- _Exercise objective_
Show all lines from the data that include the word "packets".

***

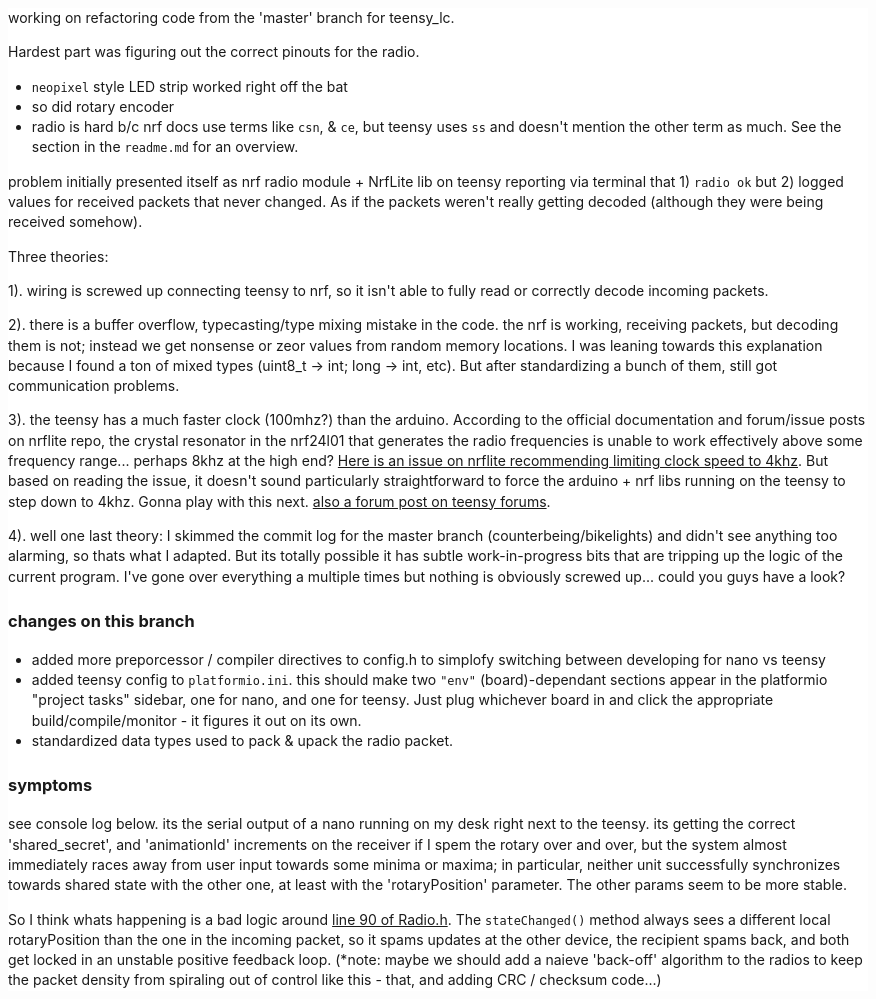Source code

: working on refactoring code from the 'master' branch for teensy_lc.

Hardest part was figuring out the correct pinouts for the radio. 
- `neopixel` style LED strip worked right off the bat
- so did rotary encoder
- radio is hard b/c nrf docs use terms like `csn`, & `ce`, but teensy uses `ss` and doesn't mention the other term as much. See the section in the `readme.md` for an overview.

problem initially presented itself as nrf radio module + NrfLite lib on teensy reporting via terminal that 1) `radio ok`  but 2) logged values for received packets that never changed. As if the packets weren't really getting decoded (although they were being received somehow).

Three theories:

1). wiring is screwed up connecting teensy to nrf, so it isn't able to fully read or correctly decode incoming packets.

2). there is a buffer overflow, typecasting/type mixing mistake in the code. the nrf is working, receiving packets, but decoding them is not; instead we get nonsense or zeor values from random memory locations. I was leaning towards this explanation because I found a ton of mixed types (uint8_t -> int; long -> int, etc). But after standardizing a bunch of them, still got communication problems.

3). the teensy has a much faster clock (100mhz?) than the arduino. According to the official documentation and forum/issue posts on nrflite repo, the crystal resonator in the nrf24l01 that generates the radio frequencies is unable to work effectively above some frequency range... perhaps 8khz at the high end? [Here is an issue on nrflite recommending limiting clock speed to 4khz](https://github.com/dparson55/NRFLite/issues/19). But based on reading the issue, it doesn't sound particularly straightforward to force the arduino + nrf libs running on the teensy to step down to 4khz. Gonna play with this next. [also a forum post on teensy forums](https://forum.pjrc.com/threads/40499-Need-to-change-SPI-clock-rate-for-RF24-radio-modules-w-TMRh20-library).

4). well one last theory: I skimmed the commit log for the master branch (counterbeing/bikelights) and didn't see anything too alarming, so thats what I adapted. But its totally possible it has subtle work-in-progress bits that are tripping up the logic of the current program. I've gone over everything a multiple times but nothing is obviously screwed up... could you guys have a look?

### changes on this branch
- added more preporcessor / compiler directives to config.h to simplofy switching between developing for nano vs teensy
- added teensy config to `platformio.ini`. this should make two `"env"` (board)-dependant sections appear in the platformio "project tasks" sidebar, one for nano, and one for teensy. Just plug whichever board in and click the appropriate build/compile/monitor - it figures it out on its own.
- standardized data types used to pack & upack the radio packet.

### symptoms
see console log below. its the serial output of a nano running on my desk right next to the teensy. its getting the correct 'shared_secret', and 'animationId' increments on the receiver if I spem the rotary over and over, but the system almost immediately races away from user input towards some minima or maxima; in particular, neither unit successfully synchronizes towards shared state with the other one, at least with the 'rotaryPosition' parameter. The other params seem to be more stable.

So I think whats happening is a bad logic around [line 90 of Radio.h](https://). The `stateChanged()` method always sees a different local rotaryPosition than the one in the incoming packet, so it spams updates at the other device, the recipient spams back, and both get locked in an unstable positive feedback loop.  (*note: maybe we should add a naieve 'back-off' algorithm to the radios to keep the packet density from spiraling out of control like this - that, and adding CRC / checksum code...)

***

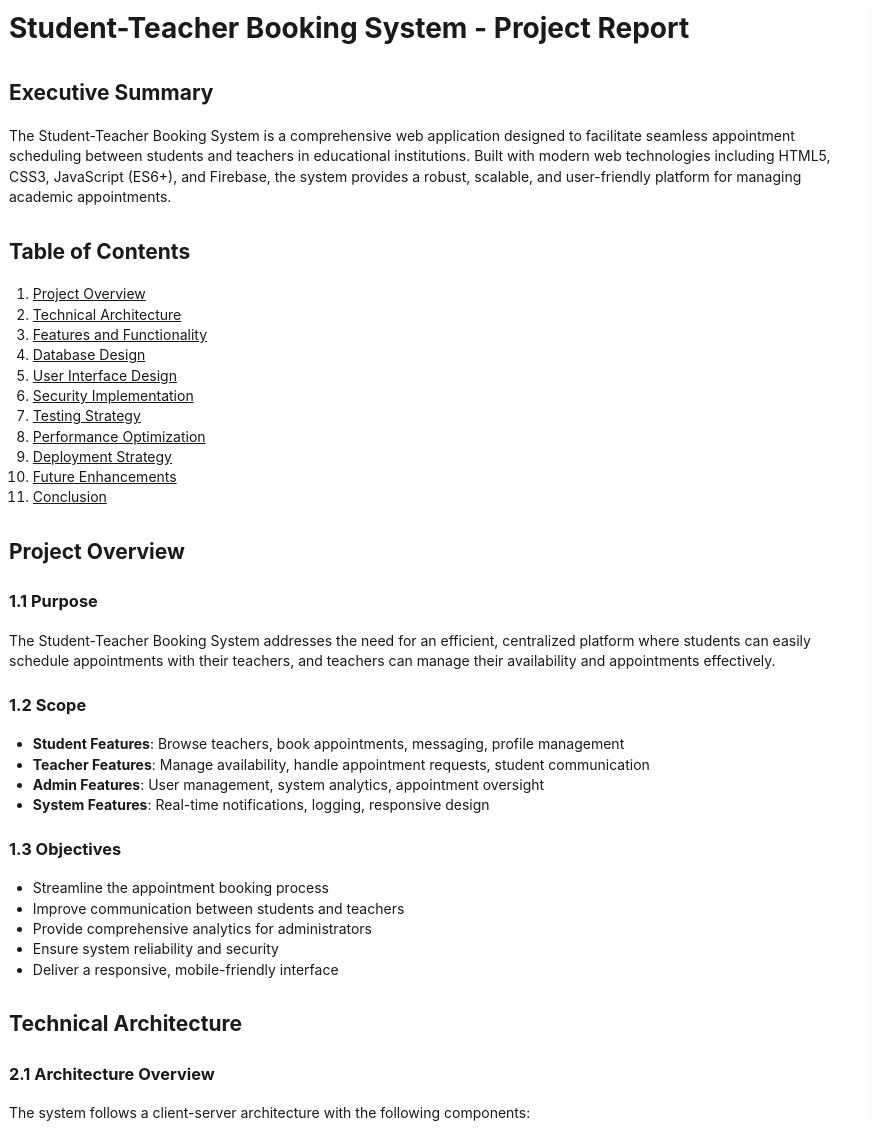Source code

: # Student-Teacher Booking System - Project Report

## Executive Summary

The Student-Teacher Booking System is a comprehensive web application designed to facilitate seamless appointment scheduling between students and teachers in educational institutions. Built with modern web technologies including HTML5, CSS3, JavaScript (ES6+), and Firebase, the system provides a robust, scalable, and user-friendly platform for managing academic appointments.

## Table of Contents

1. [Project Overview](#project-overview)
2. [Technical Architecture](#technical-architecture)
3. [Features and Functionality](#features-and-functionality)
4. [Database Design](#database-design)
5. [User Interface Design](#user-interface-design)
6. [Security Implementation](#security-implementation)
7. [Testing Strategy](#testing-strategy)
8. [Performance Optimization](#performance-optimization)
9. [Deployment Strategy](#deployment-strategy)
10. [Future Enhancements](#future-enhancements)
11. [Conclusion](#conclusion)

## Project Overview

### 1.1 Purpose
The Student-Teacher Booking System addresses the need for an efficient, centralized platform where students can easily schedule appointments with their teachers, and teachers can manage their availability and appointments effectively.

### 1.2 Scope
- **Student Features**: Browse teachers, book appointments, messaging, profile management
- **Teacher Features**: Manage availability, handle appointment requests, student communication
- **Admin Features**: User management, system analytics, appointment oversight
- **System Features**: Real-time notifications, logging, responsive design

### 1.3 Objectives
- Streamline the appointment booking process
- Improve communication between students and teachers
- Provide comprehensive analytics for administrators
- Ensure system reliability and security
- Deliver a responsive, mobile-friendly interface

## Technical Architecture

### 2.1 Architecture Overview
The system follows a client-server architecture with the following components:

***

- _Written answer_
problem initially presented itself as nrf radio module + NrfLite lib on teensy reporting via terminal that 1) `radio ok`  but 2) logged values for received packets that never changed. As if the packets weren't really getting decoded (although they were being received somehow).
1). wiring is screwed up connecting teensy to nrf, so it isn't able to fully read or correctly decode incoming packets.
2). there is a buffer overflow, typecasting/type mixing mistake in the code. the nrf is working, receiving packets, but decoding them is not; instead we get nonsense or zeor values from random memory locations. I was leaning towards this explanation because I found a ton of mixed types (uint8_t -> int; long -> int, etc). But after standardizing a bunch of them, still got communication problems.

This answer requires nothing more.